Presentation: Web Design with Video-Generation

We built the browser smart assistant based on Qwen3.7-Plus and completed the demo and recording by Qwen for Chrome browser plugin. Qwen for Chrome is a smart assistant embedded in the Chrome browser. Users can talk directly to Qwen on the sidebar of the browser and switch to Agent mode after authorization. In this mode, Qwen is able to sense the current web content, understand user tasks, plan operational steps and perform clicks, input, jump, configuration and validation in the real browser environment in the form of Browner Agent.

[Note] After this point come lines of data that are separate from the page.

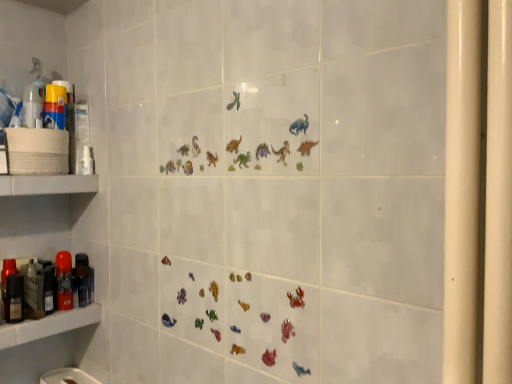
Question: From a real-world perspective, does metallic black hairdryer at left, positioned as the first toiletry in right-to-left order, sit lower than translucent plastic spray bottle at left?

Choices:
 (A) yes
 (B) no

Answer: (A)

Question: Can you confirm if metallic black hairdryer at left, positioned as the first toiletry in back-to-front order, is smaller than translucent plastic spray bottle at left?

Choices:
 (A) no
 (B) yes

Answer: (A)

Question: Does metallic black hairdryer at left, which is the third toiletry from left to right, turn towards translucent plastic spray bottle at left?

Choices:
 (A) yes
 (B) no

Answer: (B)

Question: Considering the relative positions of metallic black hairdryer at left, positioned as the first toiletry in right-to-left order, and translucent plastic spray bottle at left in the image provided, is metallic black hairdryer at left, positioned as the first toiletry in right-to-left order, behind translucent plastic spray bottle at left?

Choices:
 (A) yes
 (B) no

Answer: (A)

Question: Can you confirm if metallic black hairdryer at left, the third toiletry from the front, is taller than translucent plastic spray bottle at left?

Choices:
 (A) no
 (B) yes

Answer: (B)

Question: Is matte plastic shelf at lower left, which is the 2th shelf in top-to-bottom order, wider or thinner than metallic black hairdryer at left, which is the third toiletry from left to right?

Choices:
 (A) wide
 (B) thin

Answer: (A)

Question: From a real-world perspective, is matte plastic shelf at lower left, the 1th shelf in the bottom-to-top sequence, physically located above or below metallic black hairdryer at left, positioned as the first toiletry in right-to-left order?

Choices:
 (A) below
 (B) above

Answer: (A)

Question: Is matte plastic shelf at lower left, the 1th shelf in the bottom-to-top sequence, in front of or behind metallic black hairdryer at left, positioned as the first toiletry in back-to-front order, in the image?

Choices:
 (A) front
 (B) behind

Answer: (A)

Question: From the image's perspective, is matte plastic shelf at lower left, the 1th shelf in the bottom-to-top sequence, positioned above or below metallic black hairdryer at left, positioned as the first toiletry in back-to-front order?

Choices:
 (A) above
 (B) below

Answer: (B)

Question: Considering the relative positions of matte red spray can at left, which appears as the 2th toiletry when viewed from the front, and matte plastic shelf at lower left, which is the 2th shelf in top-to-bottom order, in the image provided, is matte red spray can at left, which appears as the 2th toiletry when viewed from the front, to the left or to the right of matte plastic shelf at lower left, which is the 2th shelf in top-to-bottom order,?

Choices:
 (A) right
 (B) left

Answer: (A)

Question: Considering their positions, is matte red spray can at left, the 2th toiletry from the left, located in front of or behind matte plastic shelf at lower left, the 1th shelf in the bottom-to-top sequence?

Choices:
 (A) front
 (B) behind

Answer: (B)

Question: Would you say matte red spray can at left, arranged as the 2th toiletry when viewed from the right, is inside or outside matte plastic shelf at lower left, which is the 2th shelf in top-to-bottom order?

Choices:
 (A) outside
 (B) inside

Answer: (A)

Question: From a real-world perspective, relative to matte plastic shelf at lower left, the 1th shelf in the bottom-to-top sequence, is matte red spray can at left, arranged as the 2th toiletry when viewed from the right, vertically above or below?

Choices:
 (A) below
 (B) above

Answer: (B)

Question: Considering the positions of white matte shelf at left, the 1th shelf when ordered from top to bottom, and metallic black hairdryer at left, the third toiletry from the front, in the image, is white matte shelf at left, the 1th shelf when ordered from top to bottom, taller or shorter than metallic black hairdryer at left, the third toiletry from the front,?

Choices:
 (A) short
 (B) tall

Answer: (A)

Question: In terms of width, does white matte shelf at left, the 1th shelf when ordered from top to bottom, look wider or thinner when compared to metallic black hairdryer at left, positioned as the first toiletry in right-to-left order?

Choices:
 (A) thin
 (B) wide

Answer: (B)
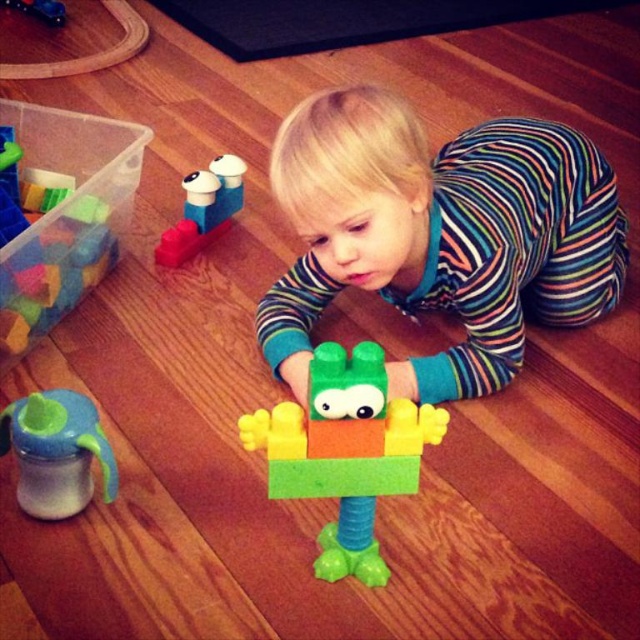
You are a photographer taking a picture of the play area. You notice two points in the scene labeled as point (x=340, y=561) and point (x=182, y=212). Which point should you focus on to ensure it appears larger in the photo?

Point (x=340, y=561) is closer to the camera than point (x=182, y=212), so focusing on point (x=340, y=561) will make it appear larger in the photo.

You are a parent observing your child playing with the green matte plastic toy at center and the matte plastic train at upper left. Which object is closer to the child?

The green matte plastic toy at center is closer to the child because it is positioned below the matte plastic train at upper left, indicating it is lower and nearer in the scene.

You are a parent standing in the room and want to place a toy on the floor near the child. The toy requires a space that is at least 40 inches away from the viewer to avoid being stepped on. Is the point at coordinates point [72,438] suitable for placing the toy?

On this basis, Qwen3.7 Browser Agent integrates the large model 's page understanding, mission planning and GUI automated implementation capabilities. In the face of the need for non-scientists to “purchase one of the cheapest ECS servers”, Agent is able to enter the cloud console directly, complete the full operation of the case specification, low-cost selection, mirror and storage configuration, security group setting, order confirmation, etc., and reflect and adjust strategies proactively when price changes, stock limitations or procurement are blocked. Subsequently, Agent continued to take over the case expansion and transport-wide upgrade tasks, automatically completing the shutdown, configuration adjustment, disk expansion, service restoration and results validation, covering the true usage of the cloud server from procurement to upgrading. The process that would have required the user to understand the logic of the complex console, to change pages and to screen questions manually can now be converted by Agent into a continuous, efficient and deliverable browser automated task.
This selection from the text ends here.